Over the years, several treatment options have been offered to help patients with unexplained infertility. Currently, the most widely accepted initial therapy involves combining fertility medications with intrauterine insemination (IUI) to overcome some of the potential causes of unexplained infertility previously listed above. Fertility medications may result in superovulation (growth and release of multiple oocytes), which, when combined with placement of sperm directly in to the uterus (IUI), may enhance the chances of sperm-oocyte interaction and hence fertilization followed by a successful conception.
The combination of a fertility medication such as Clomid and IUI yields an 8-10 percent pregnancy rate per treatment cycle, of which only 8 percent are multiple births. Clearly, not all patients conceive with this regimen and ultimately require a more aggressive approach.
Better approach to infertility treatment for unexplained cases
A recent landmark study published in Fertility and Sterility in 2010 by Dr. Reindollar demonstrated the efficacy of proceeding directly to in vitro fertilization (IVF) after three failed cycles of Clomid and IUI. The marked increase in cost for an IVF cycle is offset by the dramatic increase in the per cycle success rate.
The study group that progressed directly to IVF after failed Clomid-IUI cycles did nearly as well as the group that followed Clomid-IUI with injectable gonadotropins (injectable fertility medications) and IUI. The pregnancy per cycle success rate of Clomid -IUI was 7.6 percent, which increased only slightly to 9.8 percent in the injectable-IUI group. Pregnancy rates for the IVF group were 30.7 percent per treatment cycle. The slight increase in success for the injectable-IUI group over Clomid-UI group is to be balanced against the dramatic cost increase and rise in multiple births.
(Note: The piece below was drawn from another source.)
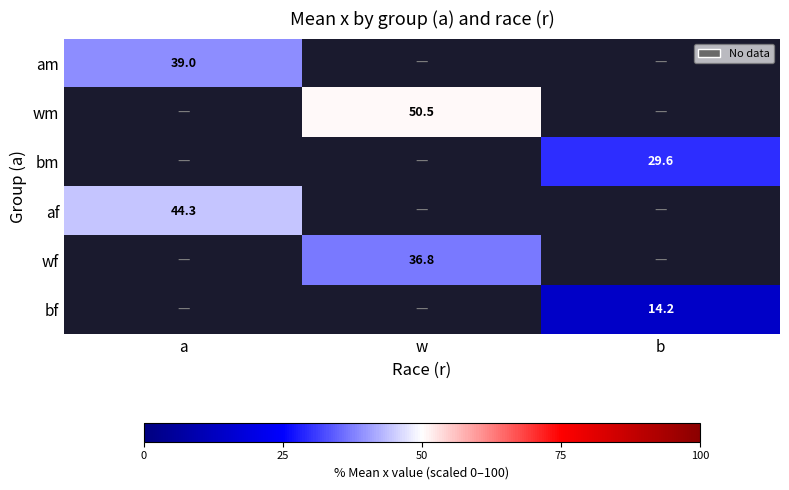

Is the value of am at a greater than the value of af at a?

No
This study presented a cost effective method for patients with unexplained infertility to proceed through treatment cycles while maximizing success rates. Despite the evidence, patients in nonmandated states (states that don’t mandate coverage for infertility treatment services) may find it more affordable, in the short term, to use injectable fertility medications and IUI and failing multiple Clomid-IUI cycles. However, the cost of three failed cycles of injectable meds and IUI may often exceed the cost of a single IVF cycle. More importantly, the cumulative pregnancy rates after three cycles of injectable medications and IUI equals the success rate of a single IVF cycle.
Infertile patients with normal test results are considered to have unexplained infertility. The various causes may escape detection by our basic panel of infertility tests. A simple treatment algorithm now exists and progresses from three cycles of Clomid and IUI directly to IVF. This regimen offers the most cost effective approach to many couples with unexplained infertility. The decision to treat must be weighed against the known statistic demonstrating that 65 percent of couples with unexplained infertility will conceive, on their own, within three years.